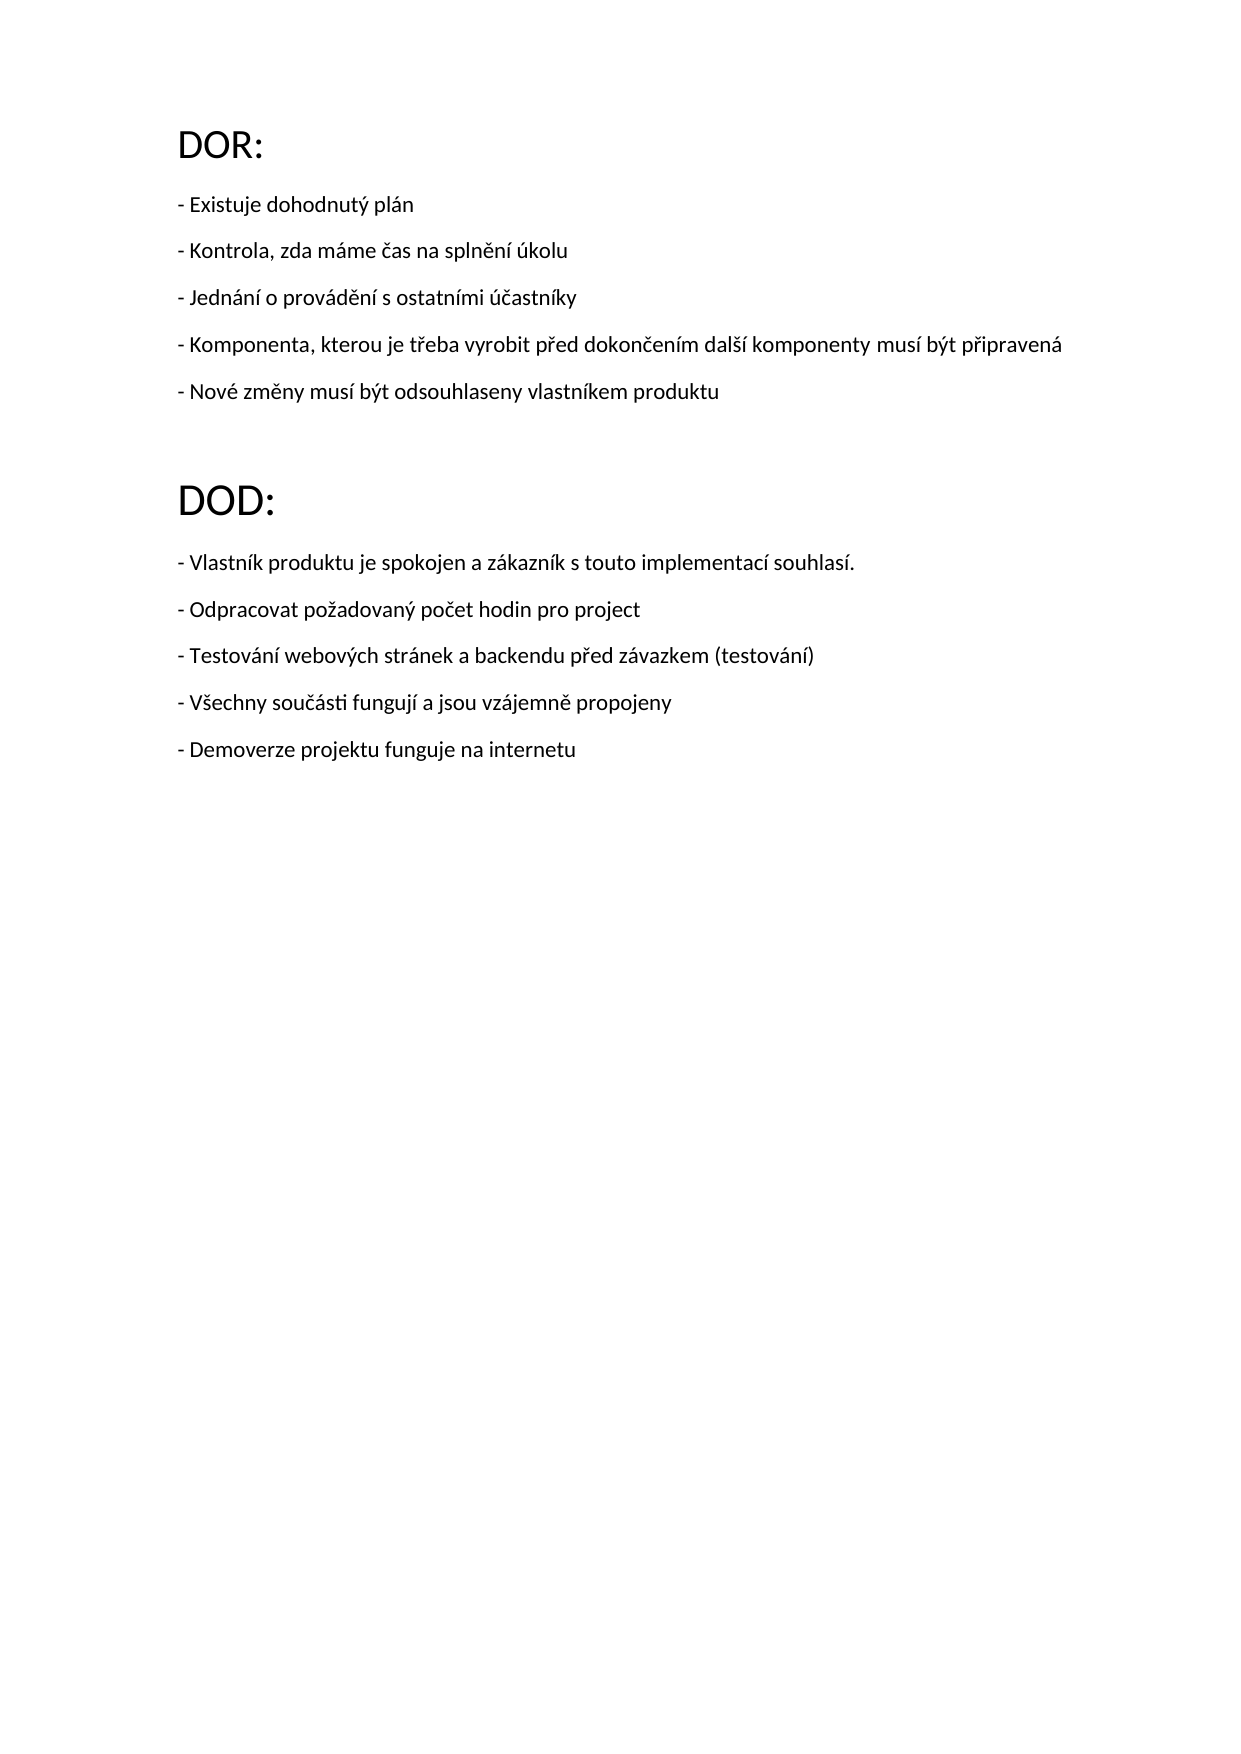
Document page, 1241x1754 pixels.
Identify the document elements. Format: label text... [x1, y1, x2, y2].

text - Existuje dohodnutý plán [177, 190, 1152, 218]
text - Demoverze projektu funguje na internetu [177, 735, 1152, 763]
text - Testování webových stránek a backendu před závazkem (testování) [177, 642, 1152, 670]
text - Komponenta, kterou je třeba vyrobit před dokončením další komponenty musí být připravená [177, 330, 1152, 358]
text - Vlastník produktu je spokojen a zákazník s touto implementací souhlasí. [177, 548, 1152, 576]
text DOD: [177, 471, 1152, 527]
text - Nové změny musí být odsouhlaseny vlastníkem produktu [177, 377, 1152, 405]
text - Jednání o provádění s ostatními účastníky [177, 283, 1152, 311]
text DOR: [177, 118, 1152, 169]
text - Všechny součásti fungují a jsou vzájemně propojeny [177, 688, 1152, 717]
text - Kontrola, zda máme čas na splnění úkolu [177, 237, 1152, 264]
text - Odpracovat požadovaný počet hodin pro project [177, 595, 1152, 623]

==

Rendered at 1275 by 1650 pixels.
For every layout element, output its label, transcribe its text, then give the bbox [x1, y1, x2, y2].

▶ **Action item**: Show a copy of each line from the data that includes the word "pixels".

▶ **Result of this task**:
Document page, 1241x1754 pixels.
Rendered at 1275 by 1650 pixels.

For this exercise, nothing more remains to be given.